▶ [SELECTION]:
──────
Solution: Always use inline data with renamed fields:

json

// ❌ WRONG - will show "undefined"
{
  "data": {"values": [{"room.name": "Kitchen", "temp": 21}]},
  "encoding": {"y": {"field": "room.name"}}
}

// ✅ CORRECT - use simple field names
{
  "data": {"values": [{"room": "Kitchen", "temp": 21}]},
  "encoding": {"y": {"field": "room"}}
}

Workflow: Query ES|QL → Copy values → Create inline data with renamed fields.

2. TSV Data with Complex Fields

When using tsv_data parameter, field names with dots will fail. Always use inline data.values instead and manually construct the data array with clean field names.

3. Horizontal Bar Chart Labels Get Truncated

Problem: Y-axis labels on horizontal bar charts get cut off by default.

Solution: Add labelLimit to axis config:

json

"encoding": {
  "y": {
    "field": "category",
    "axis": {"labelLimit": 200}
  }
}

4. Facet/Repeat Syntax Incompatible with Altair v6

Problem: Top-level facet and repeat with spec don't work in the vega_chart renderer (uses Altair v6).
──────
▶ [EXTRACTED ENTRIES]:
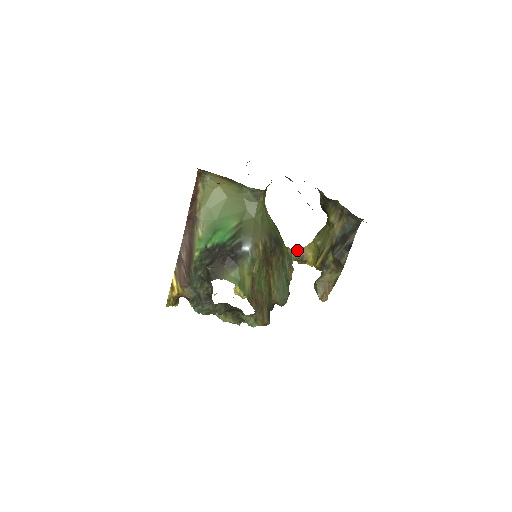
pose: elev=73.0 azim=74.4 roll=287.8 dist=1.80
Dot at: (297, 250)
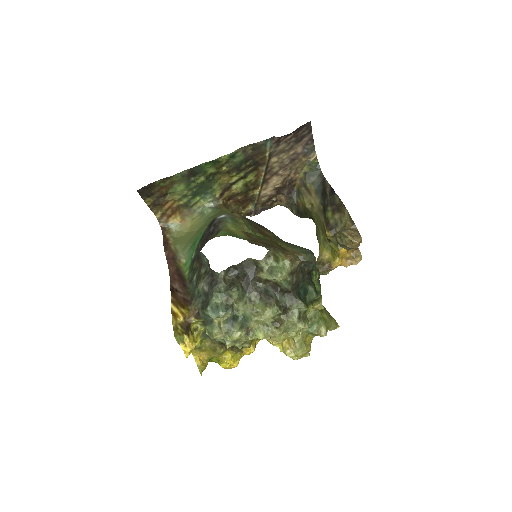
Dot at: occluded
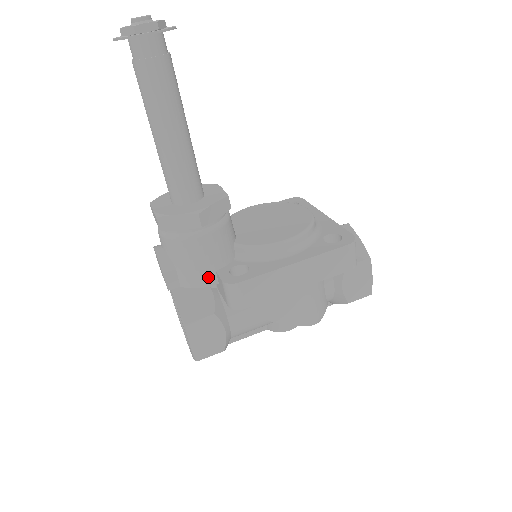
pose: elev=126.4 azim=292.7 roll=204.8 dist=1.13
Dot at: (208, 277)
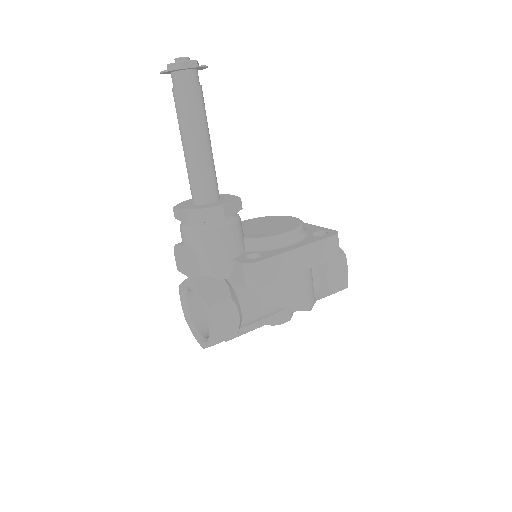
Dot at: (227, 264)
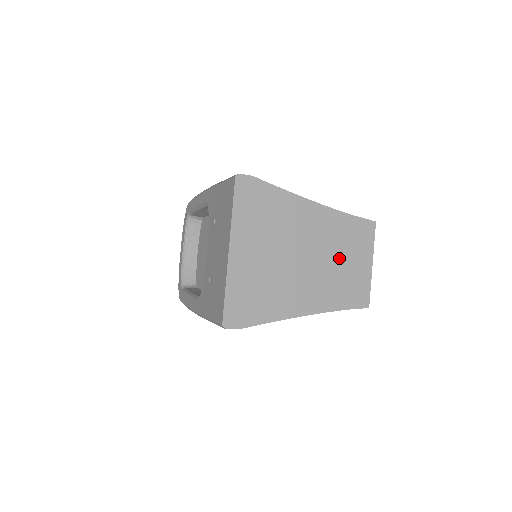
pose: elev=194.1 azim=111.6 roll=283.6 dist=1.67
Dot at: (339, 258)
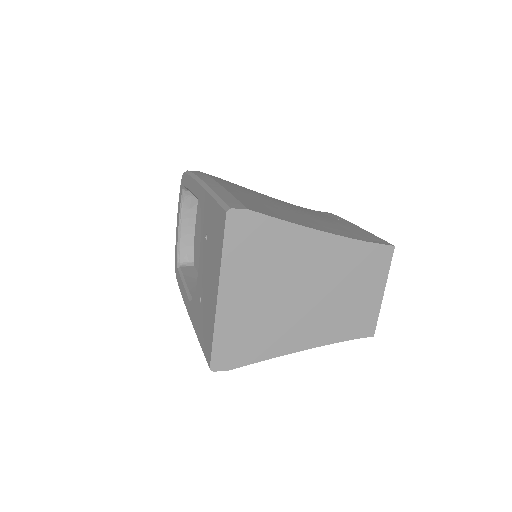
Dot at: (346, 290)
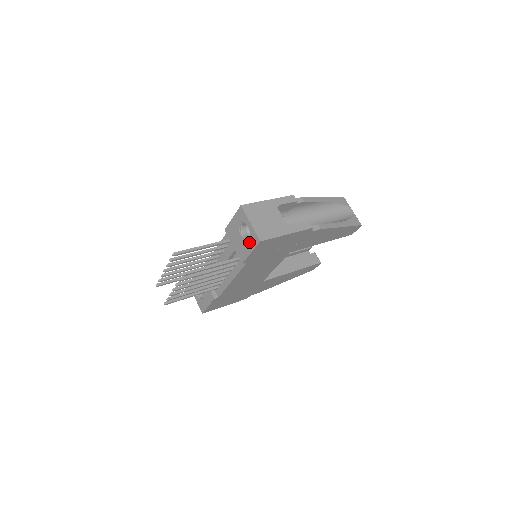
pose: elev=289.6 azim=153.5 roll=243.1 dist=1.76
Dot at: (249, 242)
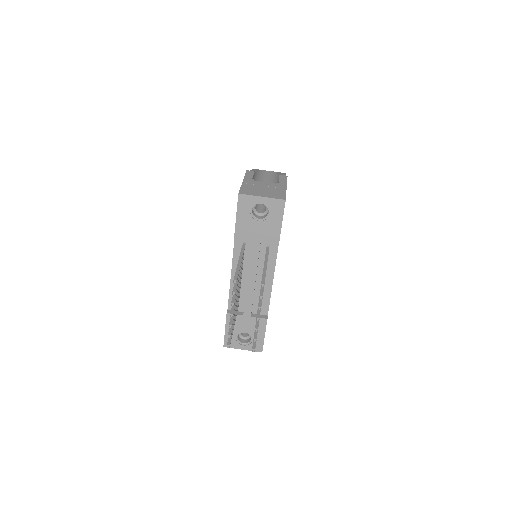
──────
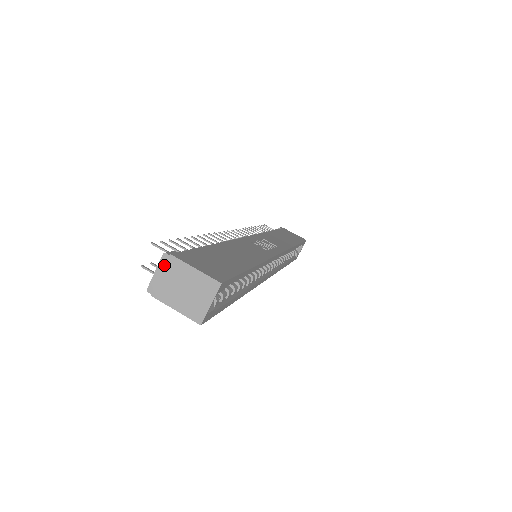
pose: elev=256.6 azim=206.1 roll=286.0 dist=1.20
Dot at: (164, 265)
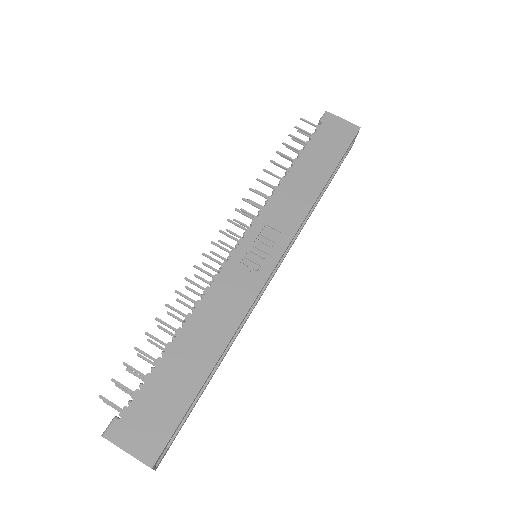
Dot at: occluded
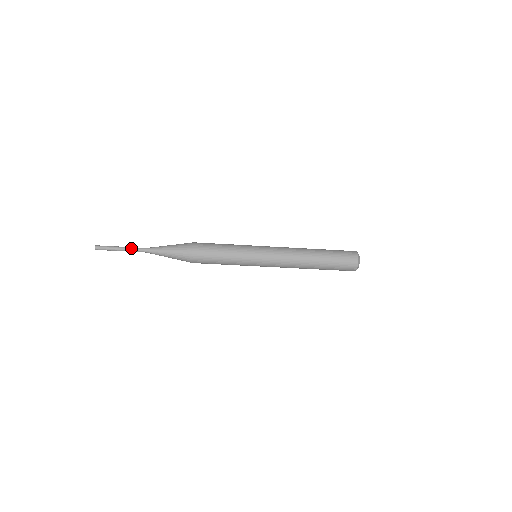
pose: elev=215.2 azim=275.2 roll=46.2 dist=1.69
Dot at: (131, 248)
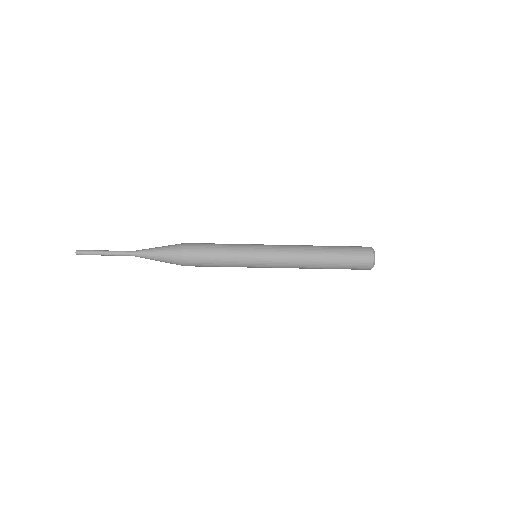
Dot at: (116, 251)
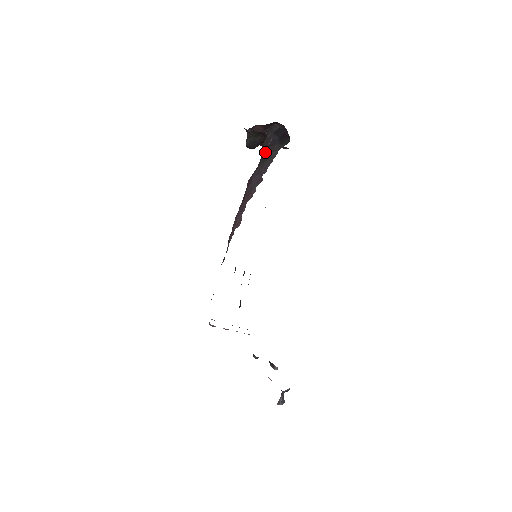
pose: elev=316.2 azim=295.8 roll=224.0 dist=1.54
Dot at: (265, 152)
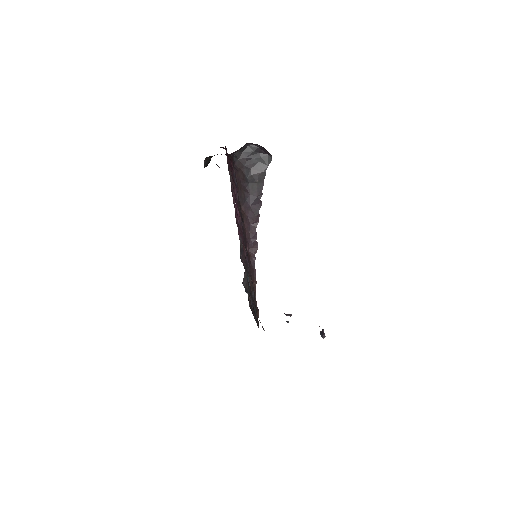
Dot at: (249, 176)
──────
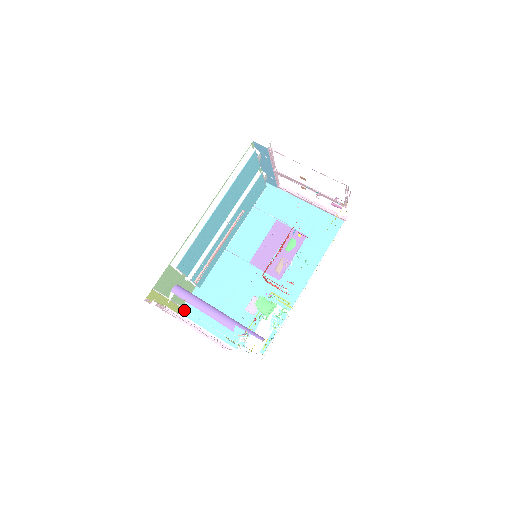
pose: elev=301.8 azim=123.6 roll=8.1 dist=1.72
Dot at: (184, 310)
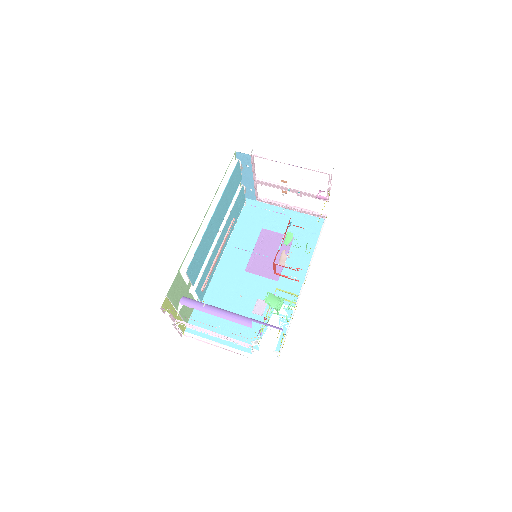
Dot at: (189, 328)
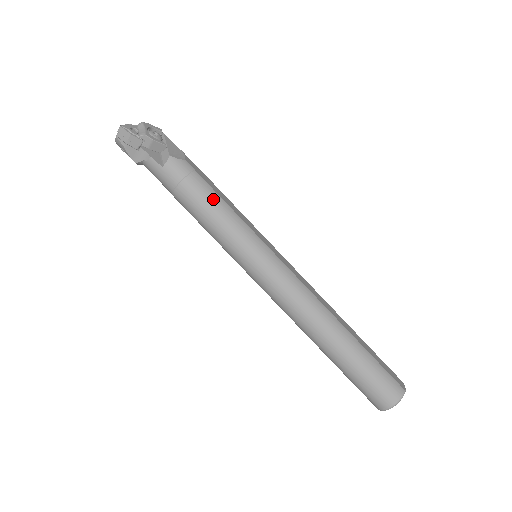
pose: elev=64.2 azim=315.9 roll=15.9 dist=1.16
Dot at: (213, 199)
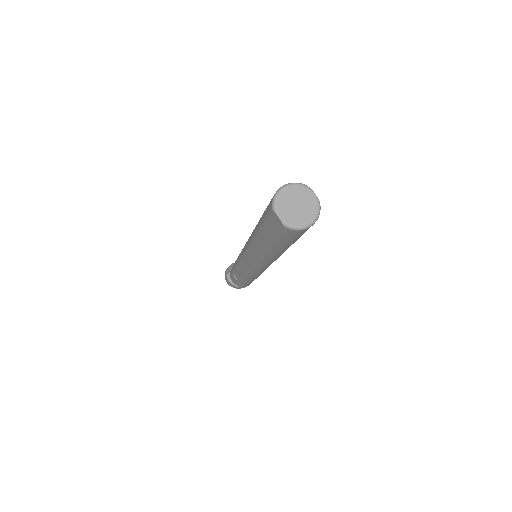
──────
▶ [PROBLEM 1]: In the chart troubleshooting text, which setting is added to the axis configuration so that Y-axis labels on horizontal bar charts are not cut off?
▶ [PROBLEM 2]: Set down, word for word, the portion of the chart troubleshooting text that opens with the words containing "When using tsv_data" and closes with "off by default.".
▶ [PROBLEM 3]: Supply the next part of the chart troubleshooting text, beginning after its final sentence.

▶ [ANSWER 1]: labelLimit, set to 200 in the example.

▶ [ANSWER 2]:
When using tsv_data parameter, field names with dots will fail. Always use inline data.values instead and manually construct the data array with clean field names.

3. Horizontal Bar Chart Labels Get Truncated

Problem: Y-axis labels on horizontal bar charts get cut off by default.

▶ [ANSWER 3]:
Solution: Use encoding-based faceting instead:

json

// ❌ WRONG - facet at top level fails
{
  "facet": {"column": {"field": "region"}},
  "spec": {"mark": "line", ...}
}

// ✅ CORRECT - use column/row in encoding
{
  "mark": "line",
  "encoding": {
    "column": {"field": "region", "type": "nominal"},
    "x": {...},
    "y": {...}
  }
}

Simple Examples

Horizontal Bar Chart (with proper label handling):

json

{
  "$schema": "https://vega.github.io/schema/vega-lite/v5.json",
  "width": 400,
  "height": 250,
  "data": {
    "values": [
      { "category": "Category A", "value": 28 },
      { "category": "Category B", "value": 55 }
    ]
  },
  "mark": { "type": "bar", "cornerRadiusEnd": 3 },
  "encoding": {
    "y": {
      "field": "category",
      "type": "nominal",
      "sort": "-x",
      "title": null,
      "axis": { "labelLimit": 150 }
    },
    "x": { "field": "value", "type": "quantitative", "title": "Count" }
  }
}

Time Series (with proper aspect ratio):

json

{
  "width": 600,
  "height": 200,
  "layer": [
    { "mark": { "type": "area", "opacity": 0.3 } },
    { "mark": { "type": "line", "strokeWidth": 2 } },
    { "mark": { "type": "point", "filled": true, "size": 40 } }
  ],
  "encoding": {
    "x": { "field": "date", "type": "temporal", "axis": { "format": "%b %d" } },
    "y": { "field": "value", "type": "quantitative" }
  }
}

Best Practices

•Always use inline data with simple field names - never rely on TSV with dot-notation
•Use vertical bar charts when you have many categories - labels display more reliably
•Time series: 3:1 or 4:1 aspect ratio - wide, not tall
•Direct labeling over legends - place text labels at line endpoints
•Never use pie/donut charts - use sorted bar charts instead
•Color encodes data, not decoration - use single color for single-series data
•Sort by value ("sort": "-x") not alphabetically

Full Reference (Required Reading)

Always read Vega-Lite Reference before creating visualizations. It contains:

•Data types (N, O, Q, T) and when to use each
•Complete encoding channels (position, color, size, shape, etc.)
•All mark types (bar, line, point, area, rect, boxplot, etc.)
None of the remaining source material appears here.